◆ Problem statement: In the material below, find each line holding the string "write" and copy it.

◆ Data for this exercise:
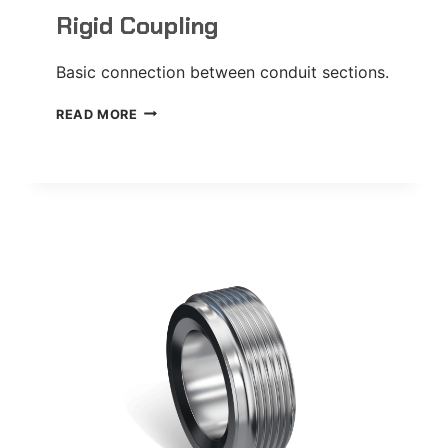
Rigid Coupling
Basic connection between conduit sections.
RIGID
READ MORE
COUPLING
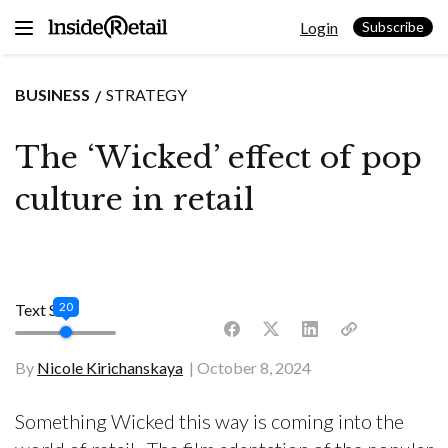
Skip
Login
to
Subscribe
content
BUSINESS
STRATEGY
The ‘Wicked’ effect of pop
culture in retail
20
Text Size
By
Nicole Kirichanskaya
October 8, 2024
Something Wicked this way is coming into the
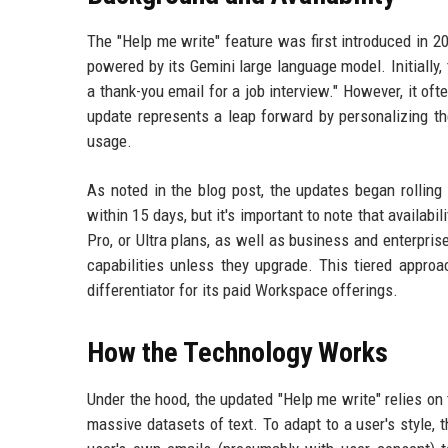
The "Help me write" feature was first introduced in 20
powered by its Gemini large language model. Initially,
a thank-you email for a job interview." However, it oft
update represents a leap forward by personalizing th
usage.
As noted in the blog post, the updates began rolling 
within 15 days, but it's important to note that availabil
Pro, or Ultra plans, as well as business and enterpris
capabilities unless they upgrade. This tiered approa
differentiator for its paid Workspace offerings.
How the Technology Works
Under the hood, the updated "Help me write" relies on
massive datasets of text. To adapt to a user's style, 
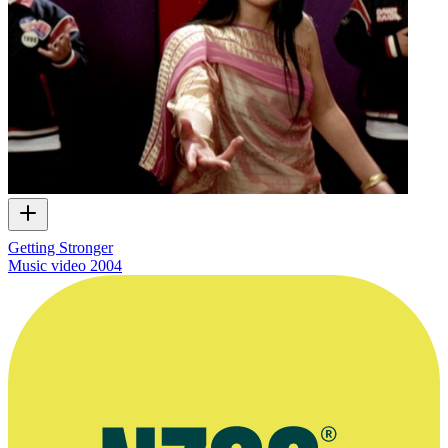
Getting Stronger
Music video
2004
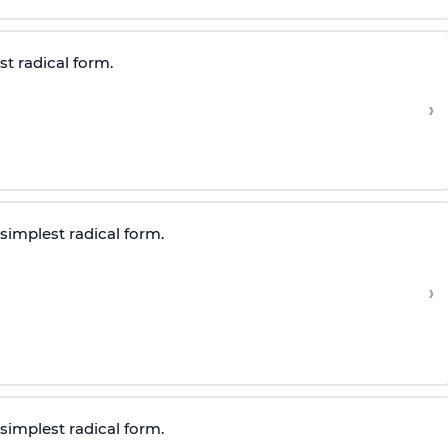
st radical form.
›
 simplest radical form.
›
 simplest radical form.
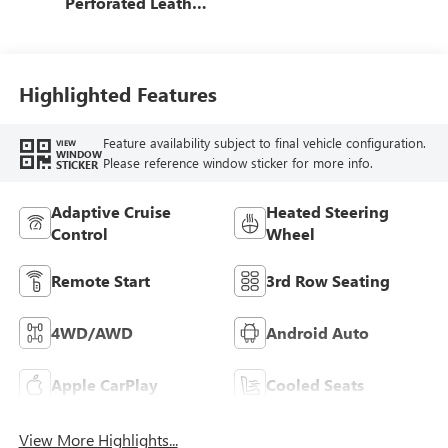
Perforated Leather
Seating Surfaces
Highlighted Features
Feature availability subject to final vehicle configuration.
VIEW
WINDOW
Please reference window sticker for more info.
STICKER
Adaptive Cruise
Heated Steering
Control
Wheel
Remote Start
3rd Row Seating
4WD/AWD
Android Auto
Apple CarPlay
Cooled Seats
View More Highlights...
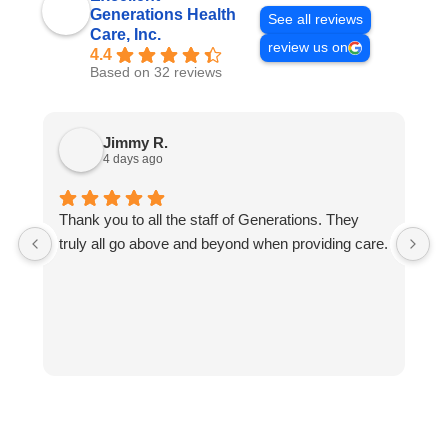
Generations Health
See all reviews
Care, Inc.
review us on
4.4
Based on 32 reviews
Jimmy R.
4 days ago
Thank you to all the staff of Generations. They
E
truly all go above and beyond when providing care.
t
of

◆ Task output:
The "Help me write" feature was first introduced in 20
Under the hood, the updated "Help me write" relies on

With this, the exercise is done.